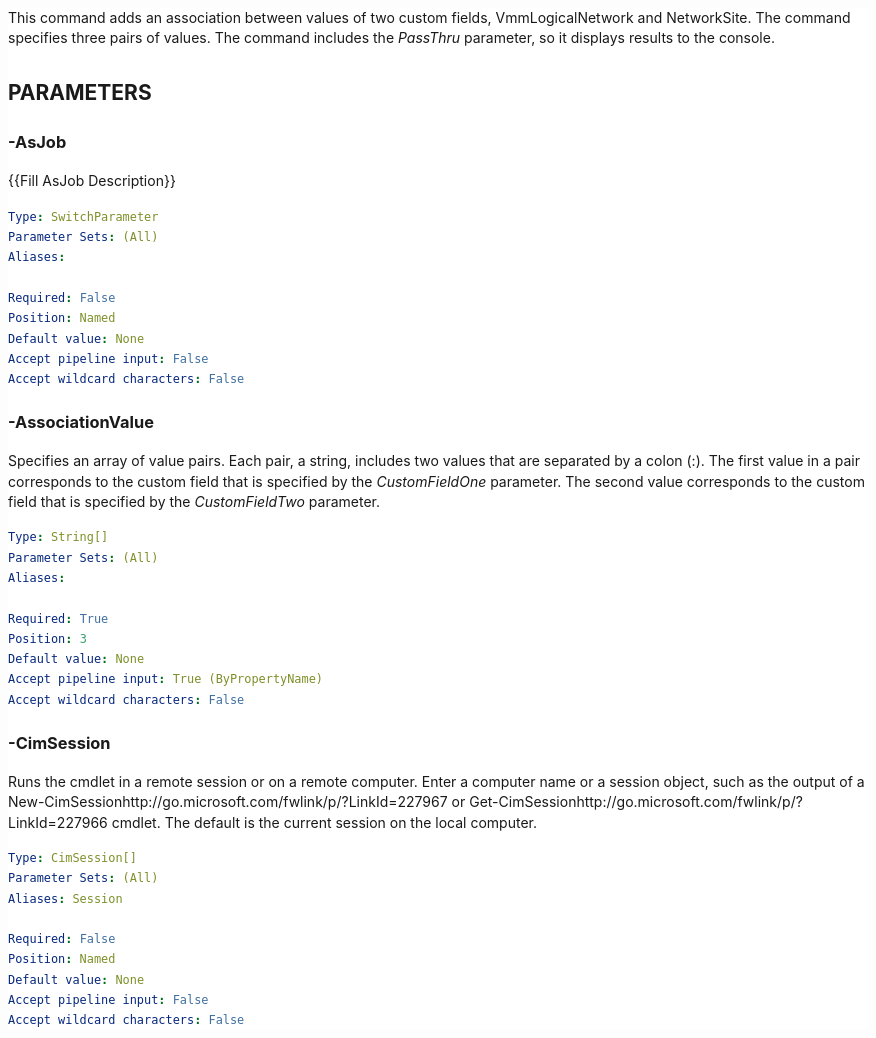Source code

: This command adds an association between values of two custom fields, VmmLogicalNetwork and NetworkSite.
The command specifies three pairs of values.
The command includes the *PassThru* parameter, so it displays results to the console.

## PARAMETERS

### -AsJob
{{Fill AsJob Description}}

```yaml
Type: SwitchParameter
Parameter Sets: (All)
Aliases: 

Required: False
Position: Named
Default value: None
Accept pipeline input: False
Accept wildcard characters: False
```

### -AssociationValue
Specifies an array of value pairs.
Each pair, a string, includes two values that are separated by a colon (:).
The first value in a pair corresponds to the custom field that is specified by the *CustomFieldOne* parameter.
The second value corresponds to the custom field that is specified by the *CustomFieldTwo* parameter.

```yaml
Type: String[]
Parameter Sets: (All)
Aliases: 

Required: True
Position: 3
Default value: None
Accept pipeline input: True (ByPropertyName)
Accept wildcard characters: False
```

### -CimSession
Runs the cmdlet in a remote session or on a remote computer.
Enter a computer name or a session object, such as the output of a New-CimSessionhttp://go.microsoft.com/fwlink/p/?LinkId=227967 or Get-CimSessionhttp://go.microsoft.com/fwlink/p/?LinkId=227966 cmdlet.
The default is the current session on the local computer.

```yaml
Type: CimSession[]
Parameter Sets: (All)
Aliases: Session

Required: False
Position: Named
Default value: None
Accept pipeline input: False
Accept wildcard characters: False
```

☆ ☆ ☆ ☆

__EXERCISE GOAL__. Your copy of the records must be exact and must contain no pictures.

__SOLUTION TO THE PROBLEM__.
Source code

: This command adds an association between values of two custom fields, VmmLogicalNetwork and NetworkSite.
The command specifies three pairs of values.
The command includes the *PassThru* parameter, so it displays results to the console.

## PARAMETERS

### -AsJob
{{Fill AsJob Description}}

```yaml
Type: SwitchParameter
Parameter Sets: (All)
Aliases: 

Required: False
Position: Named
Default value: None
Accept pipeline input: False
Accept wildcard characters: False
```

### -AssociationValue
Specifies an array of value pairs.
Each pair, a string, includes two values that are separated by a colon (:).
The first value in a pair corresponds to the custom field that is specified by the *CustomFieldOne* parameter.
The second value corresponds to the custom field that is specified by the *CustomFieldTwo* parameter.

```yaml
Type: String[]
Parameter Sets: (All)
Aliases: 

Required: True
Position: 3
Default value: None
Accept pipeline input: True (ByPropertyName)
Accept wildcard characters: False
```

### -CimSession
Runs the cmdlet in a remote session or on a remote computer.
Enter a computer name or a session object, such as the output of a New-CimSessionhttp://go.microsoft.com/fwlink/p/?LinkId=227967 or Get-CimSessionhttp://go.microsoft.com/fwlink/p/?LinkId=227966 cmdlet.
The default is the current session on the local computer.

```yaml
Type: CimSession[]
Parameter Sets: (All)
Aliases: Session

Required: False
Position: Named
Default value: None
Accept pipeline input: False
Accept wildcard characters: False
```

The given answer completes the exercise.